§ Tarefas a cumprir
[a] Reescreva a parte do trecho da decisão que começa com as palavras contendo "Portanto, não havendo" e termina com "órgãos de inadimplentes.", trocando "parte autora" por "parte requerente".
[b] Segundo o trecho da decisão, o que a parte ré demonstrou nos autos?

§ Bloco de texto
+++

Portanto, não havendo evidências que demonstrem a modificação do estado financeiro da parte autora, não há de ser acolhido o pedido ora apresentado.
Ressalta-se haver entendimento consolidado do Superior Tribunal de Justiça no sentido de que, "quando a assistência judiciária gratuita for deferida, a eficácia da concessão do benefício prevalecerá, independentemente de renovação de seu pedido, em todas as instâncias e para todos os atos do processo"1.
Preliminar rejeitada.
Mérito.
Trata-se de Ação Declaratória de Inexistência de Débito c/c Reparação por Danos Morais, que, com a improcedência na origem, a parte autora pugna, neste grau recursal, a reforma da sentença para que seja dado provimento aos pedidos formulados na inicial.
Inicialmente, cabe destacar que a parte ré demonstrou, nos autos, que o contrato em questão não ensejou a inscrição do nome da autora nos órgãos de inadimplentes.

+++

Registros extraídos:
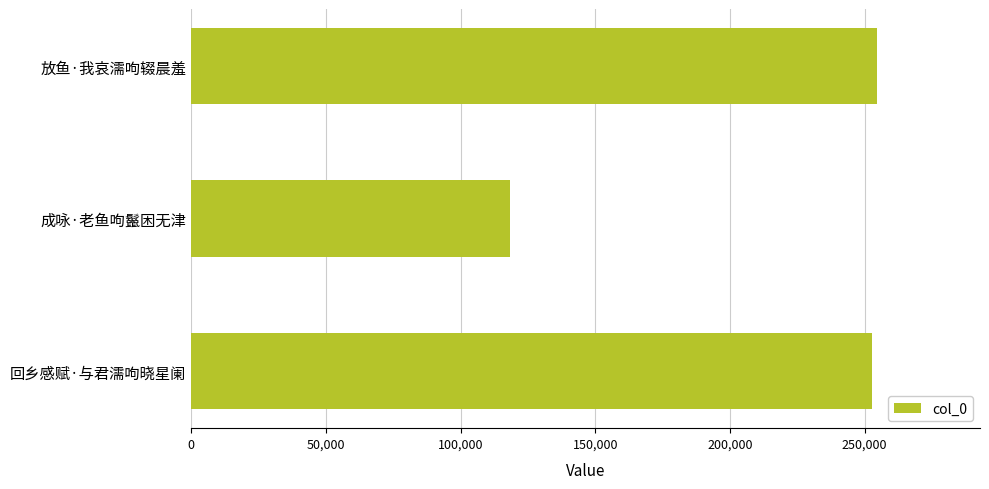

The chart shows a value of 252658 at 回乡感赋·与君濡呴晓星阑. True or false?

True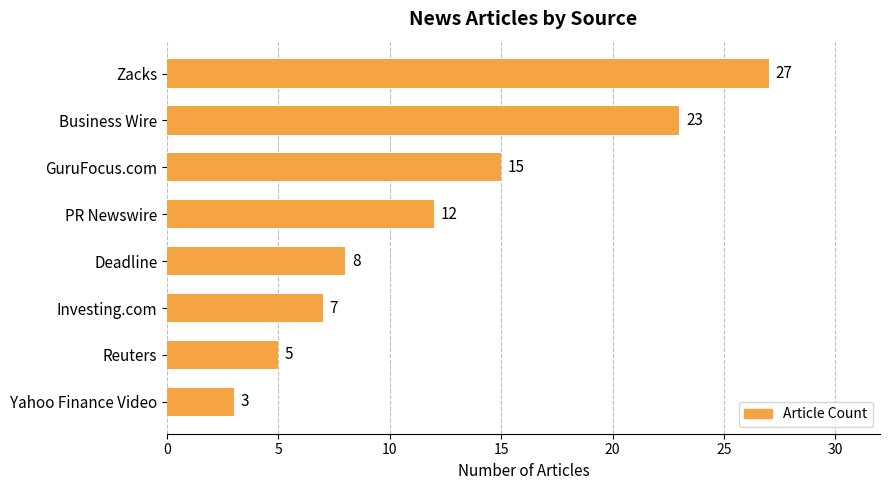

How many series are shown in this chart?

1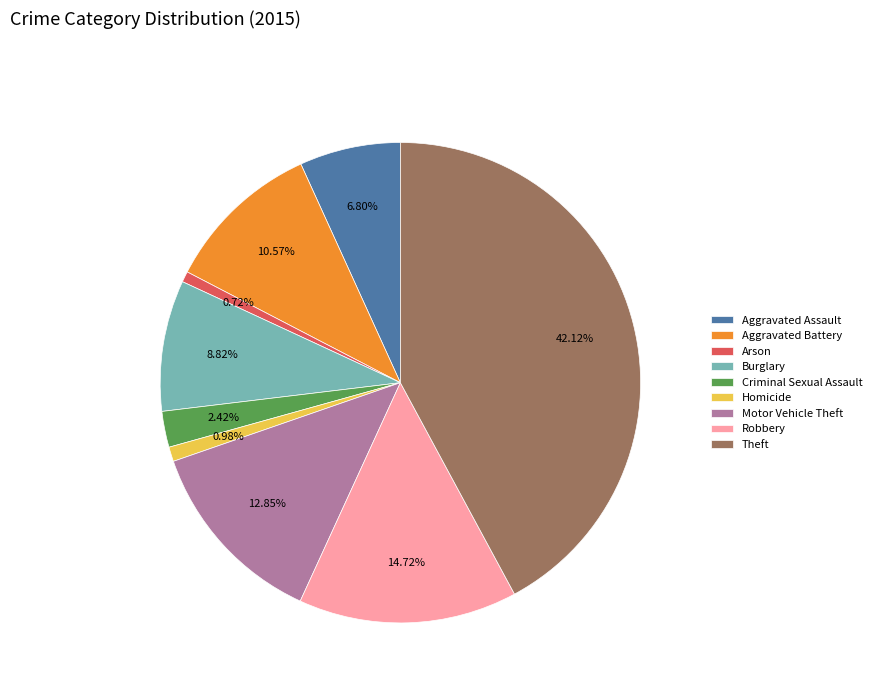

Does any single category account for the majority?

No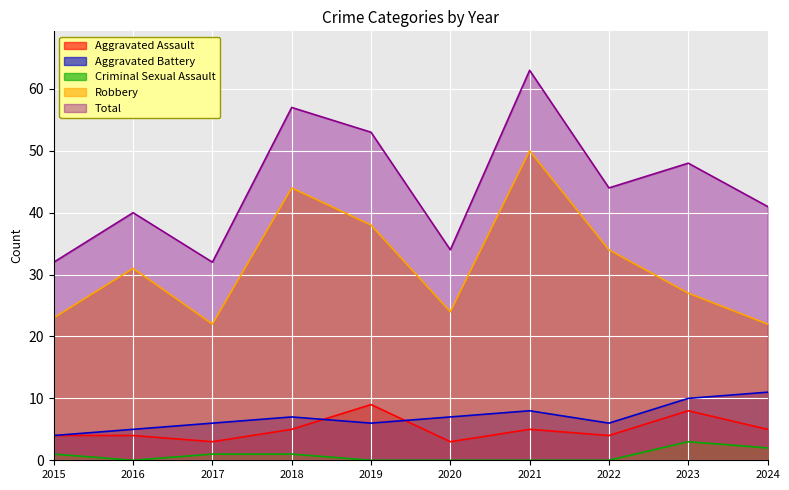

What is the difference between the maximum and second lowest values in the Criminal Sexual Assault series?

3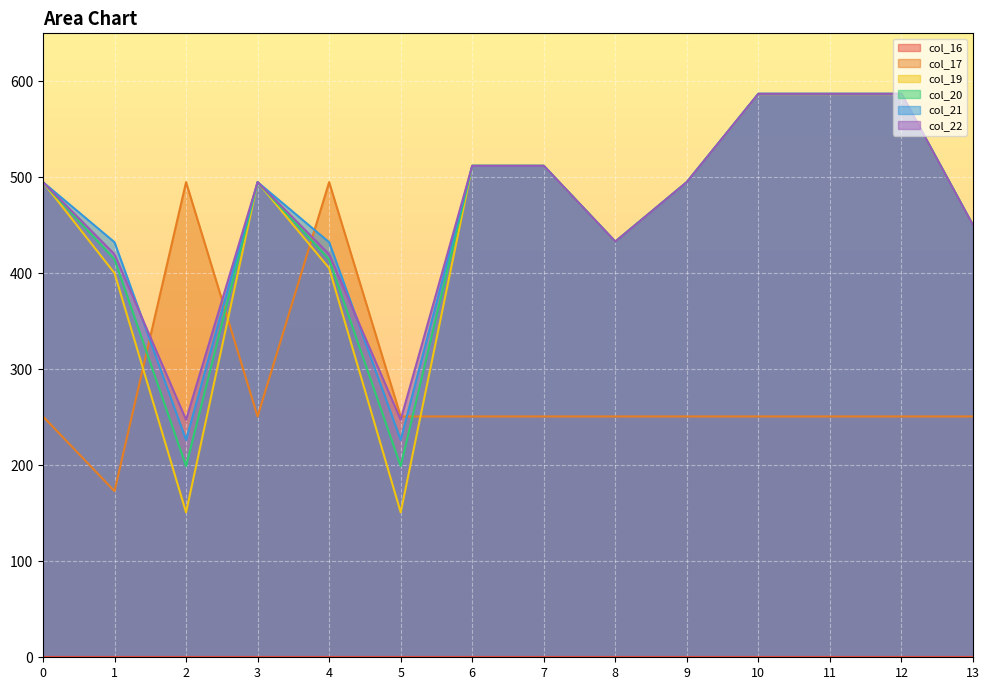

Is the value of col_17 at 8 greater than the value of col_22 at 7?

No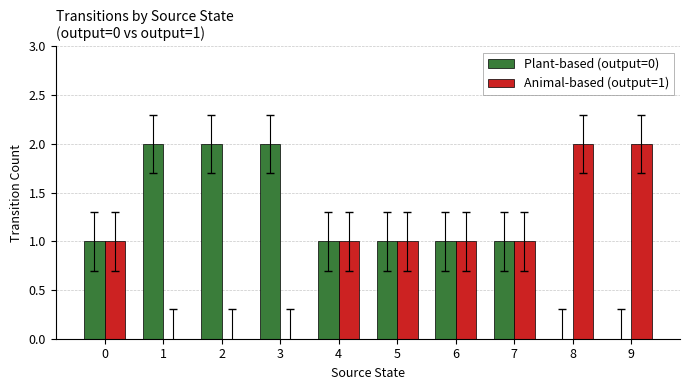

Which series has the largest total across all categories?

Plant-based (output=0)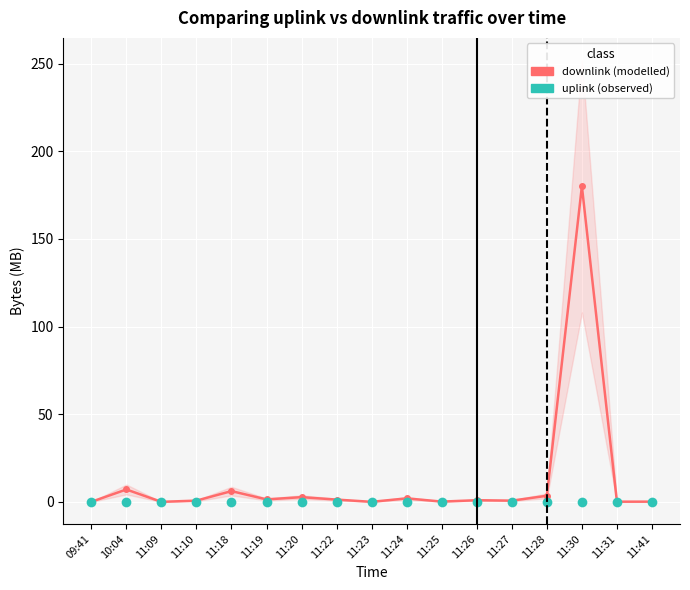

Which series has the largest total across all categories?

downlink (modelled)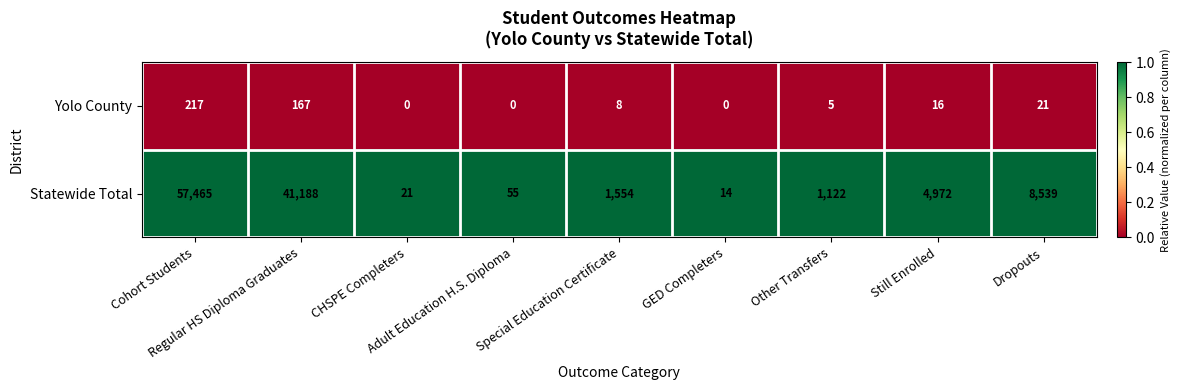

Which series has the widest spread of values?

Statewide Total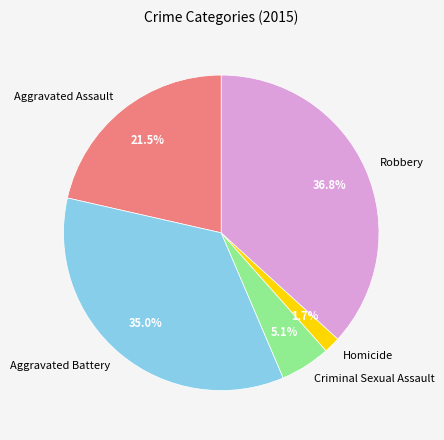

Does Aggravated Assault account for over 50% of the chart?

No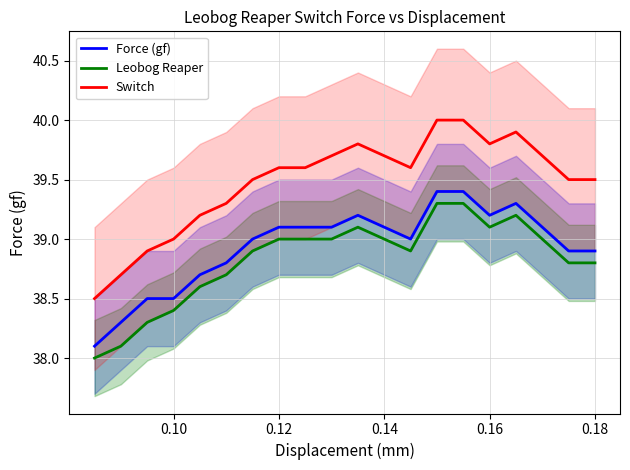

Rank the series by their maximum value, from lowest to highest.

Leobog Reaper, Force (gf), Switch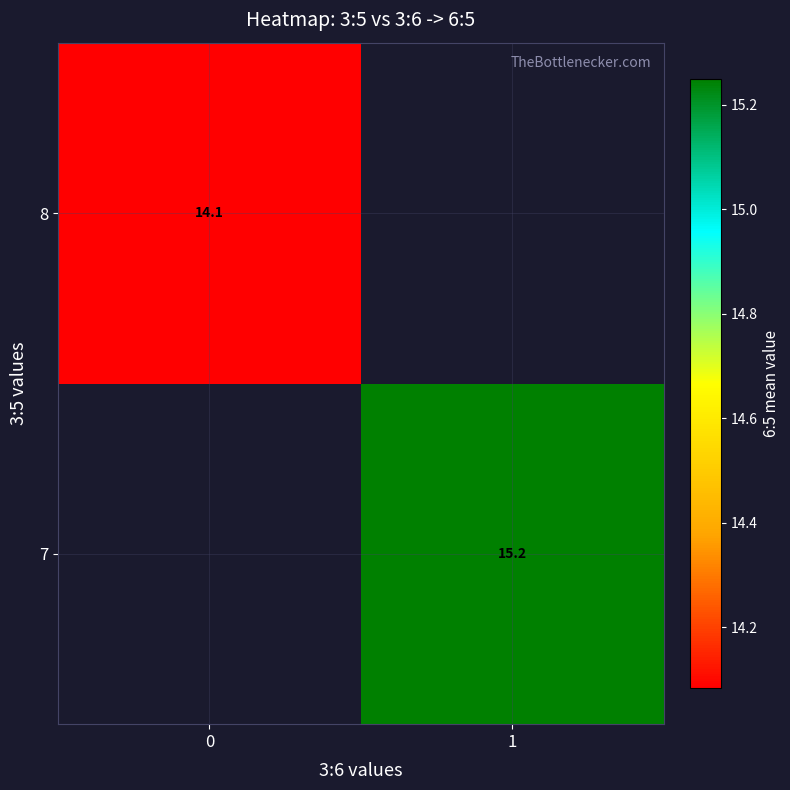

Which label corresponds to the largest value in the chart?

1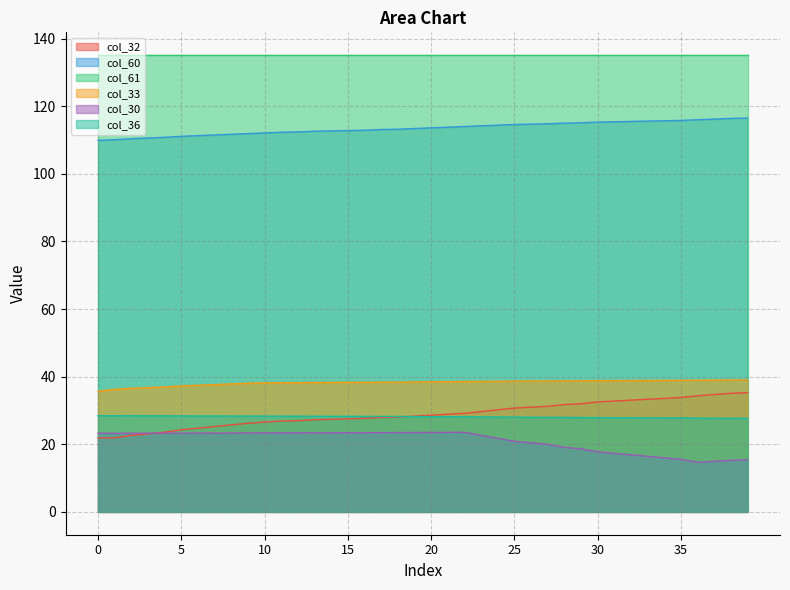

What are all the series names shown in the legend?

col_32, col_60, col_61, col_33, col_30, col_36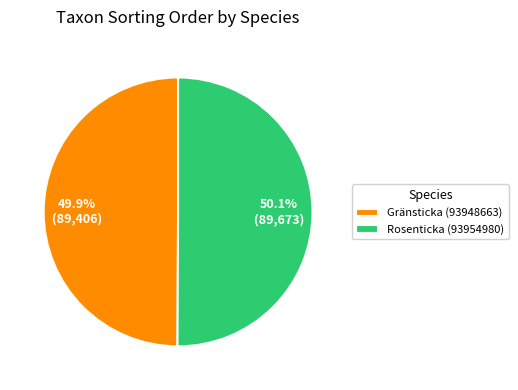

What is the ratio of the value at Rosenticka (93954980) to the value at Gränsticka (93948663)?

1.0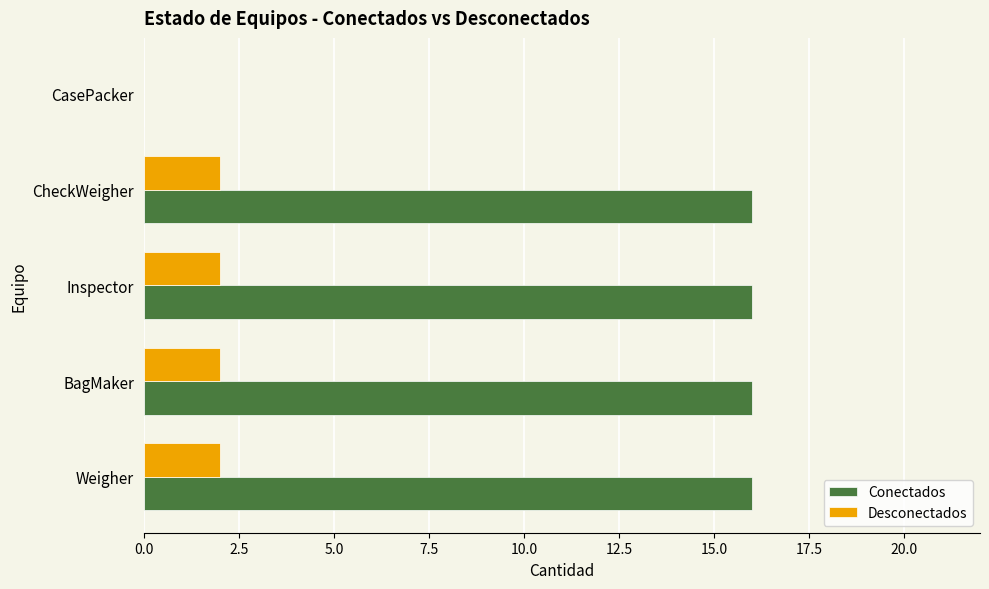

The value of Conectados at Inspector is 16. True or false?

True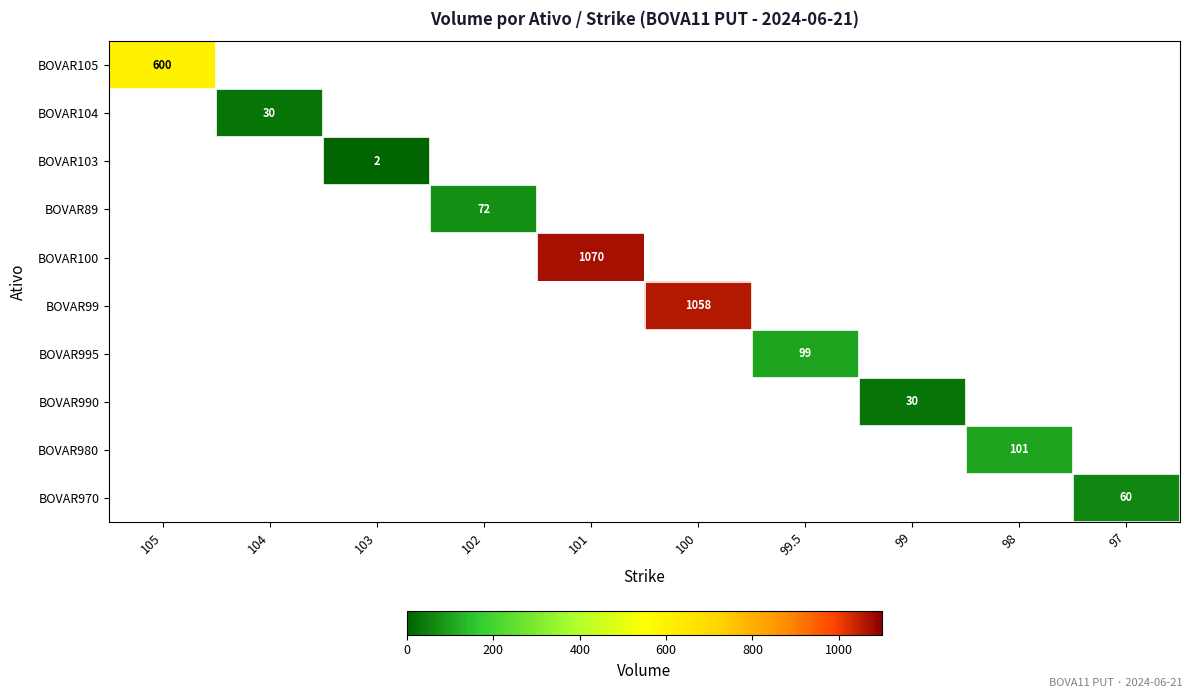

What is the minimum value shown in the chart?

1.5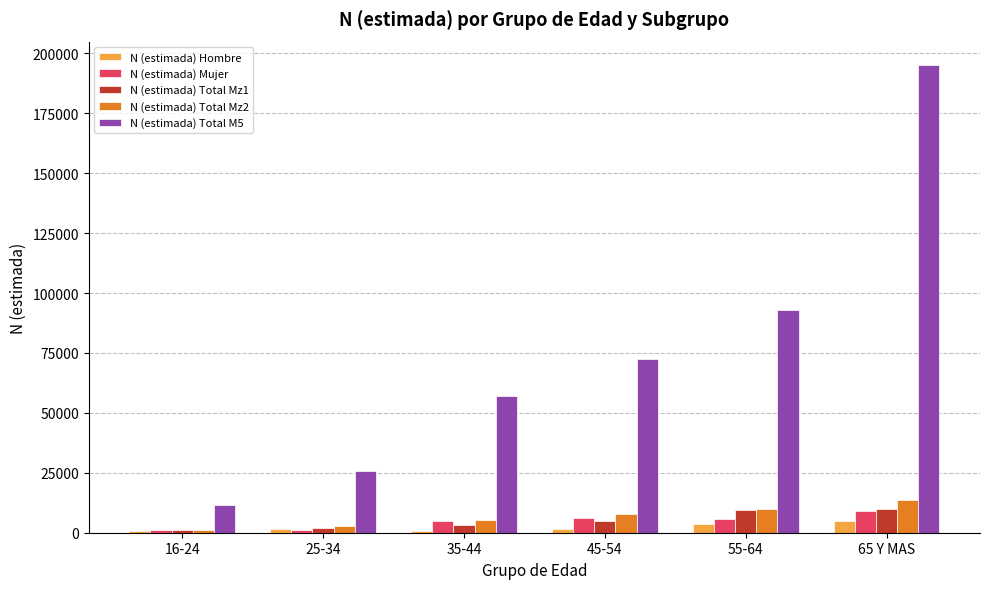

Which series has the largest total across all categories?

N (estimada) Total M5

+++

§ Respostas por tarefa
[a]
Portanto, não havendo evidências que demonstrem a modificação do estado financeiro da parte requerente, não há de ser acolhido o pedido ora apresentado.
Ressalta-se haver entendimento consolidado do Superior Tribunal de Justiça no sentido de que, "quando a assistência judiciária gratuita for deferida, a eficácia da concessão do benefício prevalecerá, independentemente de renovação de seu pedido, em todas as instâncias e para todos os atos do processo"1.
Preliminar rejeitada.
Mérito.
Trata-se de Ação Declaratória de Inexistência de Débito c/c Reparação por Danos Morais, que, com a improcedência na origem, a parte requerente pugna, neste grau recursal, a reforma da sentença para que seja dado provimento aos pedidos formulados na inicial.
Inicialmente, cabe destacar que a parte ré demonstrou, nos autos, que o contrato em questão não ensejou a inscrição do nome da autora nos órgãos de inadimplentes.

[b] Que o contrato em questão não ensejou a inscrição do nome da autora nos órgãos de inadimplentes.